Interest rate hedging instruments help a firm to side step most of the risk exposure or shift the risk to another party. Banks are very helpful in facilitating these risks.

Forward rate agreements are contracts between two parties to lock in a specific interest rate for a designated period of time (usually a few months). Generally, the buyer is protecting against an increase in interest rates; the seller against a decrease in interest rates. The forward rate agreement is not related to a specific loan or investment. It merely provides protection against interest rate movements. The payout to respective parties is based on a change in interest rates from a reference rate stated in the contract.

Interest rate futures contracts are essentially standardized forward rate contracts traded on an exchange. The standard size for this type of futures contact is $1 million, thus several may be needed to hedge a particular financial instrument. The contracts are priced daily. At settlement, the payouts are made and one party benefits at the expense of the other. If the buyer wants to protect against interest rate variability for a longer period, a year for instance, it is advisable to buy a series of contracts covering consecutive periods.

Interest rate swaps are a customized contract between two parties to trade schedules of cash flows for period of between one and twenty five years. The most common reason to engage in an interest rate swap is to exchange a variable rate payment for a fixed rate payment or vice-versa. Note that only interest obligations are swapped. Accordingly, the company continues to pay interest to the bank under the original lending agreement, while accepting interest payments from a counter party. The company may also receive interest from the party holding its Note receivable while issuing payments to a counter party. The result is that the net amount of interest paid is that amount the company anticipated when it entered the swap agreement, whether it be a fixed or variable interest rate payment.

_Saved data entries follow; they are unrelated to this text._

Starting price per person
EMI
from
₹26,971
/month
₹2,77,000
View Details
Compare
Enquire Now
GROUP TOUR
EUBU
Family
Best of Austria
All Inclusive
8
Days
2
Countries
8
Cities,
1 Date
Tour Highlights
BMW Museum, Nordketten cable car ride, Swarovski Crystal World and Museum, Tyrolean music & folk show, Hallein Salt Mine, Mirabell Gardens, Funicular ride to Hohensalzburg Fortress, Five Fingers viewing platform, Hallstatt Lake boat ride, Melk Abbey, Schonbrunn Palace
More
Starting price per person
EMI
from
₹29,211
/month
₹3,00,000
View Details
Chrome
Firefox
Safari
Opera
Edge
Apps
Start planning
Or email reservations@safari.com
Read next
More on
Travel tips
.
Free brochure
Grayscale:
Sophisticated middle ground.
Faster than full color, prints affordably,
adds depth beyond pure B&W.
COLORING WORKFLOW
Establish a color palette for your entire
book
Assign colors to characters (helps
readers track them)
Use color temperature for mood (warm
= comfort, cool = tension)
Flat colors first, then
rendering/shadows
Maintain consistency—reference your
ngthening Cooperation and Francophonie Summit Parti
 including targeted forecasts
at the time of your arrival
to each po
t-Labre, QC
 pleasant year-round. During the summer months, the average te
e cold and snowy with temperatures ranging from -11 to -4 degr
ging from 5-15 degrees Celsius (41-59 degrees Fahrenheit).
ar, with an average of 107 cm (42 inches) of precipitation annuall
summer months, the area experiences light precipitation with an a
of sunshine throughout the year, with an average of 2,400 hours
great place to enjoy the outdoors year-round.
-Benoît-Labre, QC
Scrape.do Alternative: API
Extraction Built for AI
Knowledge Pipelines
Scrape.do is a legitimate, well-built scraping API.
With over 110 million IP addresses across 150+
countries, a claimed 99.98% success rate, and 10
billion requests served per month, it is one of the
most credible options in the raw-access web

Many smaller firms forgo these alternatives and simply attempt to match the maturities of their assets and liabilities. For example, financing accounts receivable and inventory with revolving lines of credit; or financing long term assets with multi-year term loans

Credit hedging instruments are used when the company believes it may not be repaid by the party to whom it has lent or sold product. This hedge can be instituted through credit insurance or engaging in credit default swaps.

Under a credit insurance policy, the insurer protects the company against non-payment by its customer. The benefits of credit insurance include the ability to offer higher credit limits to customers, reduced credit staff, and deductibility of the credit insurance premium.

Credit default swaps transfer credit exposure between parties. The seller of the credit default swap agrees to pay the debt of a company (buyer) if the third party borrower defaults on the obligation. Typically a business will pay for a credit default swap to insure against default by a customer on an obligation to the business. A potential issue with these instruments is that the seller of a credit default swap may encounter liquidity problems and may be unable to pay the buyer of the swap if default occurs. Such events transpired during the financial downturn in 2007 – 2009.

In general, financial services businesses are more likely to utilize credit defaults. Service companies, manufacturers, and technology firms are more likely to sue credit insurance.

This post involves internal controls. Many financial professionals associate internal controls with such matters as separation of duties, reconciliations, and procedures. We do as well, but also believe internal controls encompass the practice of hedging which is a risk reduction technique. It involves the use of a derivative or similar financial instrument to offset future changes in the value of cash flows or an asset or liability. The ideal outcome of a hedge is when the range of outcomes is reduced so that the size of any potential loss is lowered. The three major where we recommend hedging is foreign exchange risks, interest rate risk, and credit risk. This post focused on the last two as they are more relevant to small businesses.